→ SUPPLIED ENTRIES
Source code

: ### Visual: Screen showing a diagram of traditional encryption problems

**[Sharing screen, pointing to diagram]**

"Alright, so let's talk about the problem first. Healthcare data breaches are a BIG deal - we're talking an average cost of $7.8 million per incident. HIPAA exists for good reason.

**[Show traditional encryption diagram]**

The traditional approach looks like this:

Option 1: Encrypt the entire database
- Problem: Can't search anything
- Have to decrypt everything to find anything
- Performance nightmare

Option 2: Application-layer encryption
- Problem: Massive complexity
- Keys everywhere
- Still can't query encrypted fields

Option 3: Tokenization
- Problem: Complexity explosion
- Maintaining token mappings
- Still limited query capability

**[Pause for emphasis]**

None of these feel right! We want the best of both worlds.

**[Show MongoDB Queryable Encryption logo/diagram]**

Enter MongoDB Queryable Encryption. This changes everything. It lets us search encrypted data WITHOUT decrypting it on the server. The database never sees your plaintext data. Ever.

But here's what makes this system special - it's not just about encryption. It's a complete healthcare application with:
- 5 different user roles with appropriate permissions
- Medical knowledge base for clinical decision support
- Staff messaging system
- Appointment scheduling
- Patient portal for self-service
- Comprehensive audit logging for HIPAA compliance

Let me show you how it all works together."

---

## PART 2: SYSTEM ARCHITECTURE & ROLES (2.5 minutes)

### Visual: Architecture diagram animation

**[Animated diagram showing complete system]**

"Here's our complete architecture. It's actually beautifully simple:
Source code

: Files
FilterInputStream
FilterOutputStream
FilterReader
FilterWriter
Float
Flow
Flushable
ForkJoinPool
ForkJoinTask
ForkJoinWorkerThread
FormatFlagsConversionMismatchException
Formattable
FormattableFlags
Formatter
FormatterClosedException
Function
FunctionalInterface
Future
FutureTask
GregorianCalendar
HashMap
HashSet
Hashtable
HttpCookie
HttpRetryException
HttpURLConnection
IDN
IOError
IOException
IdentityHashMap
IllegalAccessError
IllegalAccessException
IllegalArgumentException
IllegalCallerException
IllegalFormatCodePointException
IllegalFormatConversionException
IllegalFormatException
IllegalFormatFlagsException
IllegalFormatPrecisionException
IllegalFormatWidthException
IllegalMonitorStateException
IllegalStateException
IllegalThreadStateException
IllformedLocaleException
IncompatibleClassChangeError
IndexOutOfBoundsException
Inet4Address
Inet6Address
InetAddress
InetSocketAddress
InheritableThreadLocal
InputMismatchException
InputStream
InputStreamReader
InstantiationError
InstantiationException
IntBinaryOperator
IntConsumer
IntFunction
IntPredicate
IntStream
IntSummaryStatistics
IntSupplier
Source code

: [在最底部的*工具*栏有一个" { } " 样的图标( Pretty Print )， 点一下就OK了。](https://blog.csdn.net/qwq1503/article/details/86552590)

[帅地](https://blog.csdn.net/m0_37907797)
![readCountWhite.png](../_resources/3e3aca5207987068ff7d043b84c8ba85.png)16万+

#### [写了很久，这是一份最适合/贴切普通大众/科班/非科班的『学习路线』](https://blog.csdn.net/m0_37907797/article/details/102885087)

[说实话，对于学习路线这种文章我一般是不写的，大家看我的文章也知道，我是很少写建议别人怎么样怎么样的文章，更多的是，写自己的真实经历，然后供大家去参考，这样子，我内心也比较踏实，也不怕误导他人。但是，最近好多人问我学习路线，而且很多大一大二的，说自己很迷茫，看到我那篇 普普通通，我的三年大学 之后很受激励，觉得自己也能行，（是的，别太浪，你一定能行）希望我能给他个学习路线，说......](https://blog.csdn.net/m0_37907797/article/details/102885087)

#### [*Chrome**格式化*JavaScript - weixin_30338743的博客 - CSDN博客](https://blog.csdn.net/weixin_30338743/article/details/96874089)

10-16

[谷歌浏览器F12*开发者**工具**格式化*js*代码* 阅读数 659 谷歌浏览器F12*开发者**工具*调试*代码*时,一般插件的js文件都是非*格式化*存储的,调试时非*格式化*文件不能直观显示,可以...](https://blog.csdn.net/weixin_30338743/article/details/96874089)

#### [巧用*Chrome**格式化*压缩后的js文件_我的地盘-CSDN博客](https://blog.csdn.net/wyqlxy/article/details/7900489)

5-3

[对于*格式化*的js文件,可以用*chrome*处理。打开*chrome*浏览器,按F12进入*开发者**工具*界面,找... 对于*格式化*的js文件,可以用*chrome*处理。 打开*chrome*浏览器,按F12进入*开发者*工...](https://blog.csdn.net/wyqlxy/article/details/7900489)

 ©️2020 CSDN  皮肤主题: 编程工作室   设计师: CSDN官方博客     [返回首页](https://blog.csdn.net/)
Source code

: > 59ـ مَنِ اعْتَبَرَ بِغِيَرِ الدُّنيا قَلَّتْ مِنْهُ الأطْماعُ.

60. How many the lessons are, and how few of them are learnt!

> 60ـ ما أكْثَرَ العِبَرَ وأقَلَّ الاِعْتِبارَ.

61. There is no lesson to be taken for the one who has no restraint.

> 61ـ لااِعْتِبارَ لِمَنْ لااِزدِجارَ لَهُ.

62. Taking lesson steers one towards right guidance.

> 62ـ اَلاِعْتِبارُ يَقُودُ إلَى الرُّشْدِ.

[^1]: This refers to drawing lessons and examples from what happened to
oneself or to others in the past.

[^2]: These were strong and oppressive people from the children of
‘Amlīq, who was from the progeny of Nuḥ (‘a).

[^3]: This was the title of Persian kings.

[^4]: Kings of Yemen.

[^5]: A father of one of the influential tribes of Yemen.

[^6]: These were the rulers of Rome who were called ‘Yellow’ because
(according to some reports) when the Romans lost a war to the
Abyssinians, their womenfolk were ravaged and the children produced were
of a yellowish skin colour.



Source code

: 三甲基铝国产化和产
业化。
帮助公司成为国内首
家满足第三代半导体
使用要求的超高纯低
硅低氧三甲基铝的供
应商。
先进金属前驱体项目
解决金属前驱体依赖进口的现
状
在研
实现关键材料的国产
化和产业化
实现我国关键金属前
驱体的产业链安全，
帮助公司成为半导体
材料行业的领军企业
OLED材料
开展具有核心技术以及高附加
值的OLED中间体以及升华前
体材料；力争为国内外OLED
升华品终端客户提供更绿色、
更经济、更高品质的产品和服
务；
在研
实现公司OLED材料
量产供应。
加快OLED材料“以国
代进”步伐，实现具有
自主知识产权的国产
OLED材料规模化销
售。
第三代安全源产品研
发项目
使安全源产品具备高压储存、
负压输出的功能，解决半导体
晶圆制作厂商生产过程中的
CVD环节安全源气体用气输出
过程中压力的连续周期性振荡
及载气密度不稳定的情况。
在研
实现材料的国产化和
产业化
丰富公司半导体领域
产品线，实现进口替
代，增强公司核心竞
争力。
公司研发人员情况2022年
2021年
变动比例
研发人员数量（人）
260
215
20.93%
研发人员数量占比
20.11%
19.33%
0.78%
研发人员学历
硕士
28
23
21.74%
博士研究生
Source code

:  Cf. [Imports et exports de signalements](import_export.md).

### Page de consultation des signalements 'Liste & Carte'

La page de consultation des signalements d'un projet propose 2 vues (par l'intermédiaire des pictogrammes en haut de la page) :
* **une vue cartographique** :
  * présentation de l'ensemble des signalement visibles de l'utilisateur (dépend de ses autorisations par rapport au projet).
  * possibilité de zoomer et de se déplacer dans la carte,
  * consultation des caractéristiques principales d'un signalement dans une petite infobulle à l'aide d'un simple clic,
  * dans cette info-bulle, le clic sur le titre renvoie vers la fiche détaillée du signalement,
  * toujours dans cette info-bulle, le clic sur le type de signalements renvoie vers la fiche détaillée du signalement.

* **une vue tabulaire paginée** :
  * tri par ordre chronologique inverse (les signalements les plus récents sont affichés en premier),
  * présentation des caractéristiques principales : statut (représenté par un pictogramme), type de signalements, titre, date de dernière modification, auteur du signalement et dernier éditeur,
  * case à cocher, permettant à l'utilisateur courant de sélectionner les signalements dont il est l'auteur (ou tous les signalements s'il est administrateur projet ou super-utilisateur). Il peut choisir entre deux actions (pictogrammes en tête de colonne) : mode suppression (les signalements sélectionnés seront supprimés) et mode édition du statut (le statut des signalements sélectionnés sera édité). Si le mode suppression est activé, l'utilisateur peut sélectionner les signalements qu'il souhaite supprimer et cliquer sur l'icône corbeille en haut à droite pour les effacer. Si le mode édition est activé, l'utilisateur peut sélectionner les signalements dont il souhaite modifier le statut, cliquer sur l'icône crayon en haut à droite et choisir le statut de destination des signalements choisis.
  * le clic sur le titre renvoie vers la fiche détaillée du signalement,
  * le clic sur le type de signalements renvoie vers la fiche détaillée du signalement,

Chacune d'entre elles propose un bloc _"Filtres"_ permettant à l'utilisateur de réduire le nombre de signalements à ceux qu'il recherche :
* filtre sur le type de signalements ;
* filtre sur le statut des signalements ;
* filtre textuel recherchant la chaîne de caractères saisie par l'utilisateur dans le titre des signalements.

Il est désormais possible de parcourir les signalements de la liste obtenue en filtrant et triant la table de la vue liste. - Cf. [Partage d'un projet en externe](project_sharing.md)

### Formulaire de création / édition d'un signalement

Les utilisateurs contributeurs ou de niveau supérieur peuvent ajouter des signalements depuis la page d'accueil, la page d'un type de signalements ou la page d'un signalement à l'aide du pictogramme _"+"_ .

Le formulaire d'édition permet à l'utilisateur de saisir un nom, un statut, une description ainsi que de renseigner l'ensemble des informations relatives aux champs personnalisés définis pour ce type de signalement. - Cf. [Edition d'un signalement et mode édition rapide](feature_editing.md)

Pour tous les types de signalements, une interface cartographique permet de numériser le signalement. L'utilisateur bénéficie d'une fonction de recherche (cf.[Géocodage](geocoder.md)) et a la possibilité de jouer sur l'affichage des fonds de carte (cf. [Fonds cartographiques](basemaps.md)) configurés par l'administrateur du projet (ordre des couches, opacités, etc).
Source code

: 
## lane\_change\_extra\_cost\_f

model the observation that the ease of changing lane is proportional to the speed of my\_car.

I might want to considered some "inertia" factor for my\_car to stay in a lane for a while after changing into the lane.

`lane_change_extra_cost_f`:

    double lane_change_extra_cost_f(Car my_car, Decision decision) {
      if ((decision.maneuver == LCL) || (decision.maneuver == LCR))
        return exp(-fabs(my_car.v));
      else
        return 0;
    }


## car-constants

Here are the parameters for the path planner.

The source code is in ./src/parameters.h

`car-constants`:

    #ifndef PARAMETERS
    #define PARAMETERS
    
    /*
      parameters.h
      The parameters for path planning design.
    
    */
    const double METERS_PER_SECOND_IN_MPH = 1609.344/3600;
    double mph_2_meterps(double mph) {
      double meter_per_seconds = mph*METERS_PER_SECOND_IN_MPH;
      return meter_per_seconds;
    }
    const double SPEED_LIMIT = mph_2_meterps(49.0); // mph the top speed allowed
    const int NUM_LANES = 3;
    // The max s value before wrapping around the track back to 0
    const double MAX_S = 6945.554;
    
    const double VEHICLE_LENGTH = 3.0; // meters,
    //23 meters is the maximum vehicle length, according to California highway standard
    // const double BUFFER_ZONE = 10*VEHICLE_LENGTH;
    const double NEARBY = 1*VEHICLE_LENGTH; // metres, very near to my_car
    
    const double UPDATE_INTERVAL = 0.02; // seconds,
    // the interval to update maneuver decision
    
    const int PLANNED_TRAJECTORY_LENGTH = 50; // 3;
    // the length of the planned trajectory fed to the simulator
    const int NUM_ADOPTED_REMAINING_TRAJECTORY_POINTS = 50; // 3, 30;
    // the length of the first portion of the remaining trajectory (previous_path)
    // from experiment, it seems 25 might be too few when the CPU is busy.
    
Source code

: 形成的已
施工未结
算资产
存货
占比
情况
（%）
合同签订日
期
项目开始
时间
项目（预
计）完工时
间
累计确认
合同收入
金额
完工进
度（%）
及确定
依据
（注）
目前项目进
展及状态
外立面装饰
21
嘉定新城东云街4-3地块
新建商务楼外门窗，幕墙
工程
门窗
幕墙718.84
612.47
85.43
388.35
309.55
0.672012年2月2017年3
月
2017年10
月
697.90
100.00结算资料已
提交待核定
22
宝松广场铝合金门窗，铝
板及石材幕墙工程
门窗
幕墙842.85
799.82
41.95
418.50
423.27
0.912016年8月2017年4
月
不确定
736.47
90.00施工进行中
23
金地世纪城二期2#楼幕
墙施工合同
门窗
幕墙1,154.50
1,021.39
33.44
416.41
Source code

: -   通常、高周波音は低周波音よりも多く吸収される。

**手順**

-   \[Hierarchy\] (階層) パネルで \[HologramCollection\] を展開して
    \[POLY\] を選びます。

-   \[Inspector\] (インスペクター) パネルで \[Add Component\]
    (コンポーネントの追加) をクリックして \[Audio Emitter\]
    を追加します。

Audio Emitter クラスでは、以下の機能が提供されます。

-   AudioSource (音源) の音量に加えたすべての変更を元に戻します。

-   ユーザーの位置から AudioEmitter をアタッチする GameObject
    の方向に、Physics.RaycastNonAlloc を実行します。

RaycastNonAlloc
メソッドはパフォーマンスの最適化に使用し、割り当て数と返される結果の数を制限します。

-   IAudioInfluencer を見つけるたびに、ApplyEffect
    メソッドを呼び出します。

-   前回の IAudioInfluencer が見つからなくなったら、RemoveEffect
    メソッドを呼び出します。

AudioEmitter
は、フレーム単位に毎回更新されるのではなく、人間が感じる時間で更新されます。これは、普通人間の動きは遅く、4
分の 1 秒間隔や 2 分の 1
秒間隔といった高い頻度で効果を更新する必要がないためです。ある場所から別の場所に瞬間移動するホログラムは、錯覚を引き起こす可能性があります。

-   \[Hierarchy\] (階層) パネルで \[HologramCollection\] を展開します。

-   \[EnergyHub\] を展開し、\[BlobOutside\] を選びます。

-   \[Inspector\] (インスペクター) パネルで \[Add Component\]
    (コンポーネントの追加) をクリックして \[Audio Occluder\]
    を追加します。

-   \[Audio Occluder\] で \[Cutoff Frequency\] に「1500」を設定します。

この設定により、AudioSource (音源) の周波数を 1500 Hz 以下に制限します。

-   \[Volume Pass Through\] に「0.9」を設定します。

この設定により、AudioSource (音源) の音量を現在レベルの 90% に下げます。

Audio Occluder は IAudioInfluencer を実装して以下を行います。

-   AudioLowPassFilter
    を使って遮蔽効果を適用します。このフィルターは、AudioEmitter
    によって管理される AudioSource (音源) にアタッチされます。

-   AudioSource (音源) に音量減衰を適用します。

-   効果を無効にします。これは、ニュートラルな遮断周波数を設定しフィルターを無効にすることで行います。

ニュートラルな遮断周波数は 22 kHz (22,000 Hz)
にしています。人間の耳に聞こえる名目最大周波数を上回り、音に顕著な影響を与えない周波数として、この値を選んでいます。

→ TASK DIRECTIONS
Give the number of lines in the records that contain the string "fiche", and nothing besides.

→ RESPONSE
4